L'État est aujourd'hui incapable de sécuriser la rue en bas de chez vous, mais il mobilise une énergie effarante pour traquer ce que vous lisez et écrivez sur vos écrans. Le régalien s'est effondré dans le monde réel pour se réinventer en inquisiteur dans le monde virtuel. Chaque jour, les agressions explosent et de nouvelles zones de non-droit apparaissent. Face à une criminalité du quotidien hors de contrôle, la justice, engluée dans ses lenteurs et son idéologie, relâche les multirécidivistes avant même que les plaintes ne soient traitées. L'honnête citoyen est laissé à lui-même. Pour masquer ce naufrage absolu, le pouvoir a trouvé une parade cynique : criminaliser l'opinion.

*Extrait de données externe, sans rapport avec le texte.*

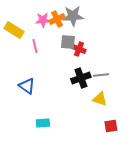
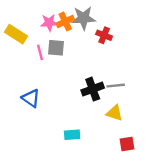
gray square: (68, 42) -> (56, 48), moved
red cross: (79, 49) -> (104, 35), moved
cyan rectangle: (43, 123) -> (72, 135), moved

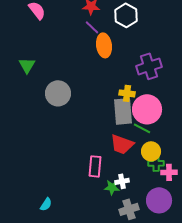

Avec la complicité active de l'Union européenne et de ses nouveaux règlements numériques liberticides, l'administration s'arroge désormais le droit exclusif de décider ce qui est vrai et ce qui est faux. Sous couvert de lutter contre la désinformation ou de protéger les sensibilités, on menace de bloquer des plateformes entières si elles refusent de se soumettre à la doxa officielle. La moindre phrase politiquement incorrecte est judiciarisée, transformant des millions d'internautes en suspects permanents. C'est la signature implacable des bureaucraties aux abois. Un pouvoir qui abandonne son peuple aux mains des délinquants réels, tout en mobilisant ses tribunaux pour traquer des dissidents virtuels, n'est plus un État protecteur. C'est un État censeur qui tente pitoyablement de cacher sa propre capitulation. Le contrôle de vos écrans est devenu l'ultime cache-misère de leur incompétence.